His lieutenant governor, Kim Guadagno, has been assigned to examine every state regulation for possible elimination. “Whatever she recommends I can do by executive action, I’ll do by executive action,” Christie says.
He has “a lot of leverage” over the 2011 budget. A balanced budget is mandatory, and the legislature cannot exceed the revenue projection of the state treasurer and the nonpartisan Office of Legislative Services—unless there’s a tax increase, which Christie would veto.
He also got Democratic leaders to back him on pension reform, requiring state workers to contribute
1.5 percent of their income for retirement and health benefits. The Democratic state senate president, Stephen Sweeney, has begun sounding like Christie. “The governor and I agree wholeheartedly, we have too much government, there’s too many layers, there’s too much of it and we need to shrink it and we need to cut it.”
But what Christie calls “Trenton’s addiction to spending” remains strong. The legislature approved $800 million in new spending after the election and was still handing out money on the morning of Christie’s inauguration. The program of “extraordinary and special” aid to municipalities had been suspended for lack of funds. But extra revenues suddenly appeared. Christie dispatched an official to halt the dispensing of funds moments after he was sworn in. It was too late. Seventy million dollars were already gone.
Now the governor wants the entire state to, as he puts it, “jump off the cliff” with him. “The watchwords of this  budget are shared sacrifice and fairness,” he says. “Individuals contribute, businesses sacrifice, local governments tighten their belts, and we end our addiction to spending. Everyone comes to the center of the room—we jump off the cliff together to stave off certain fiscal death for the hope of salvation tomorrow.”

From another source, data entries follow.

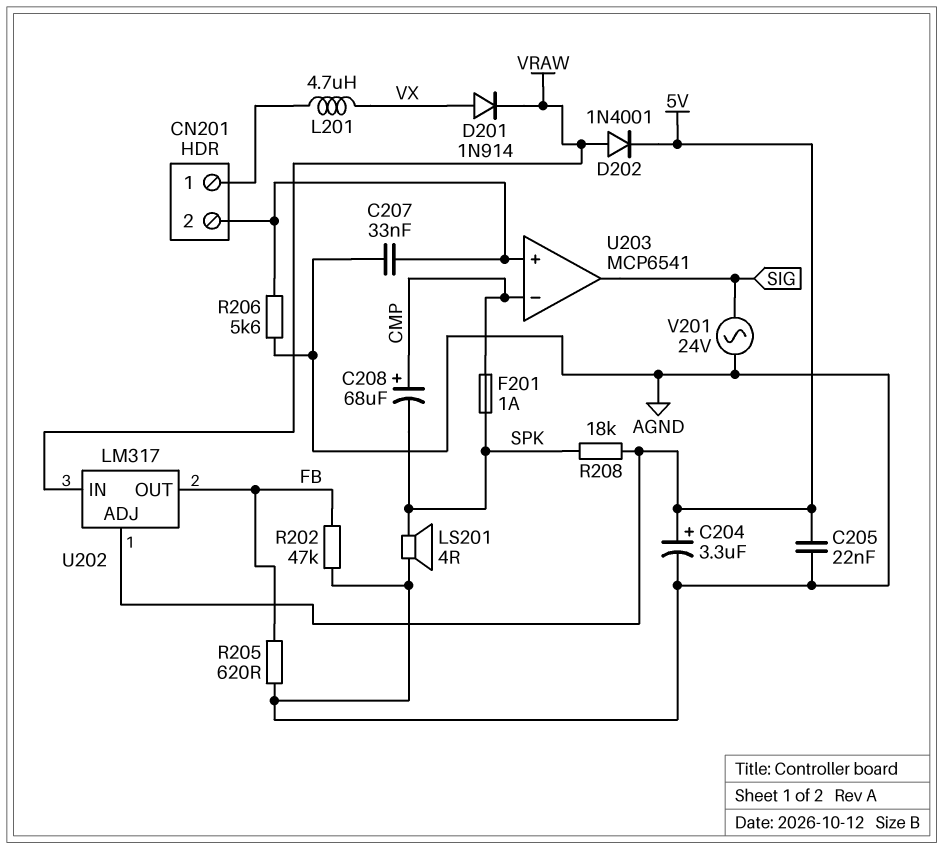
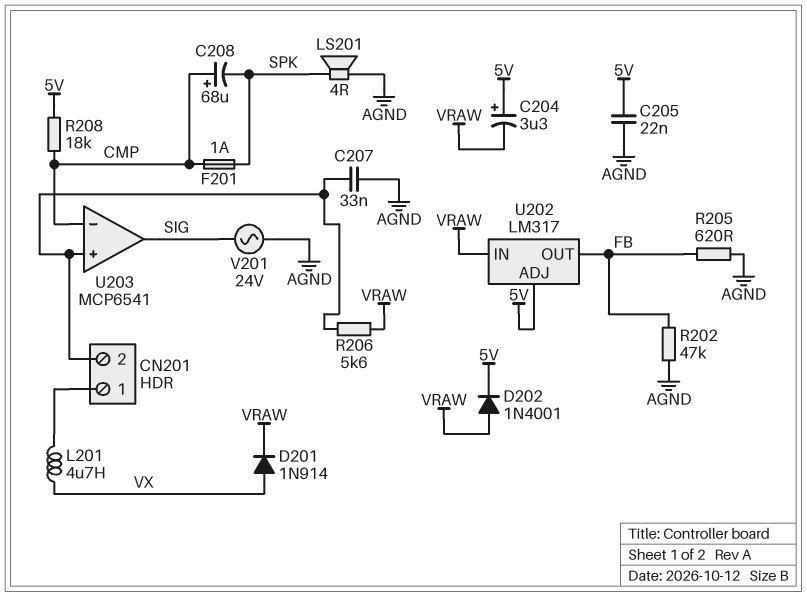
C204: 3.3uF (plus 5V, minus AGND) -> 3.3uF (plus 5V, minus VRAW)
R206: 5.6k (AGND, CN201/2) -> 5.6k (CN201/2, VRAW)
R208: 18k (5V, SPK) -> 18k (5V, CMP)

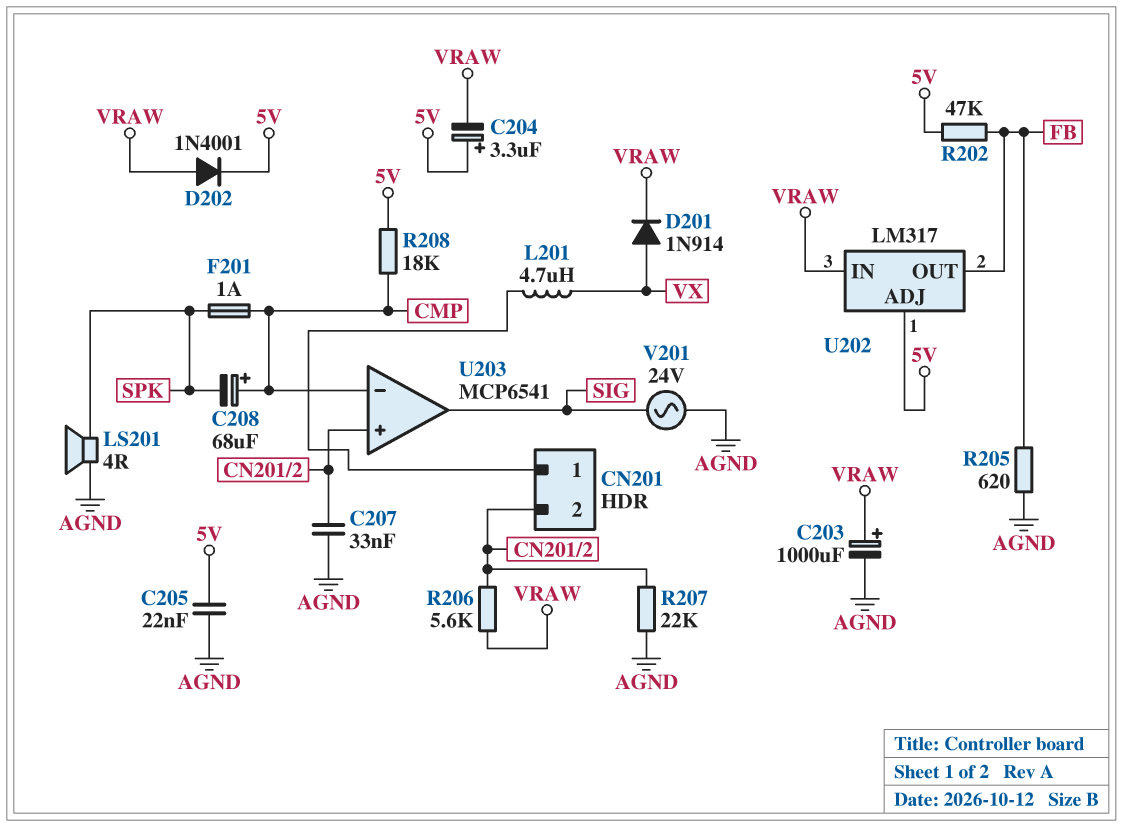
C203: none -> 1000uF (plus VRAW, minus AGND)
R202: 47k (AGND, FB) -> 47k (5V, FB)
R207: none -> 22k (AGND, CN201/2)

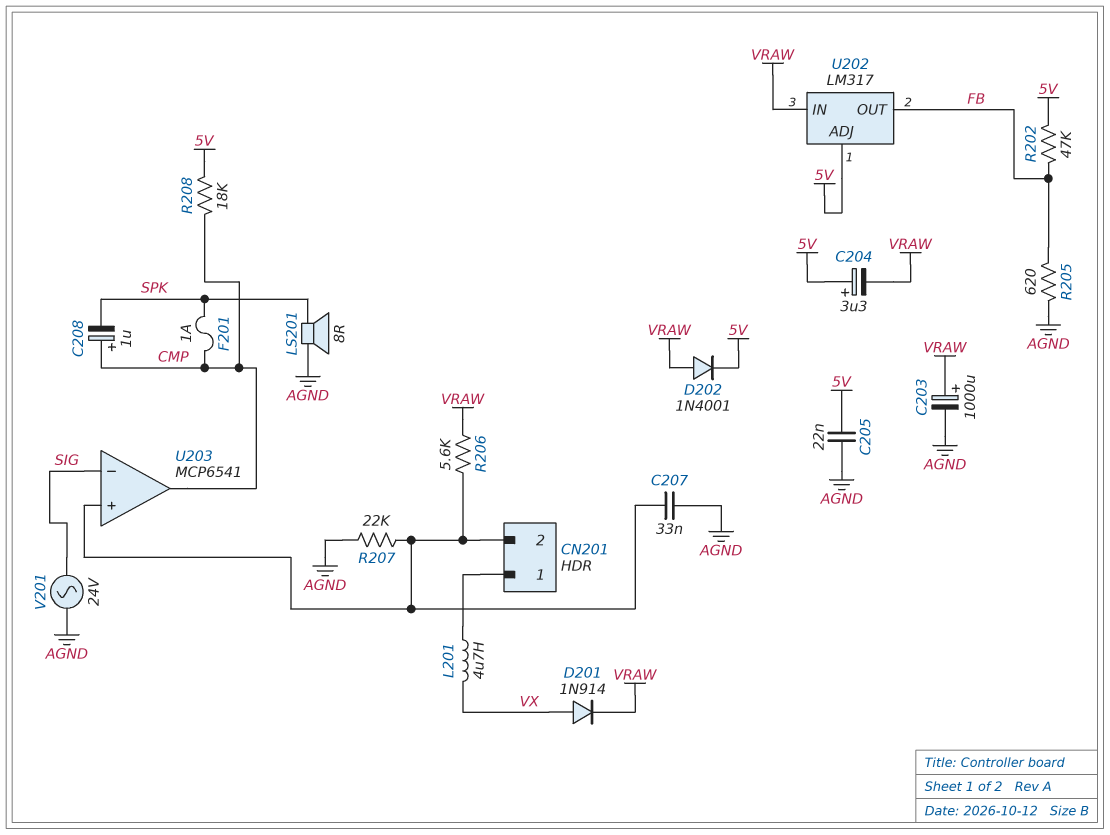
C208: 68uF (plus CMP, minus SPK) -> 1uF (plus CMP, minus SPK)
LS201: speaker 4R (AGND, SPK) -> speaker 8R (AGND, SPK)
U203 pin in-: CMP -> SIG
U203 pin out: SIG -> CMP

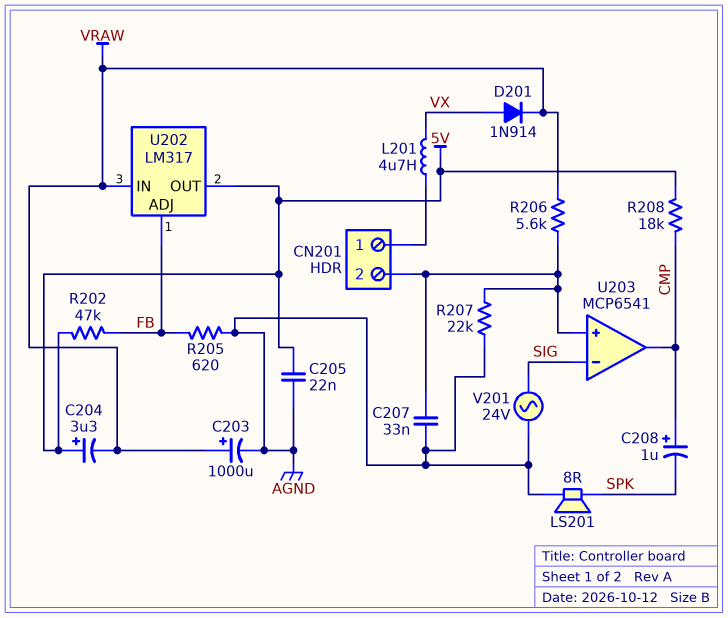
D202: diode 1N4001 (A VRAW, K 5V) -> none
F201: 1A (CMP, SPK) -> none
U202 pin ADJ: 5V -> FB
U202 pin OUT: FB -> 5V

With his zeal for smaller government, Christie has prompted comparisons with Ronald Reagan. “Tone-wise,” Christie says, he reflects “Reaganism with a Jersey edge. Reagan had a better way of making it sunnier than I do. Our personalities are at core a little different.” His first vote for president, at age 18 in 1980, was for Reagan.
Christie believes he can accomplish his goals in one term. He wants to trim the tax rate on individual income to 6 percent and see the jobless level sink and compare well with neighboring states, making New Jersey competitive. “Everything else flows from that,” he says. “It’s a great state to live in. It’s just become unaffordable.”
There’s a bigger goal, too. “We should be seen as the failed experiment for other states and the country,” he says. “Spend beyond your means and then kill your tax revenue base by raising taxes 115 times in eight years, and then you’re New Jersey,” Christie said last week on MSNBC. With a brash recovery, “We can be an example for others.” That would be “an extra, added benefit” to success as governor of a state that failed, then mended its ways and flourished.
Fred Barnes is executive editor of The Weekly Standard.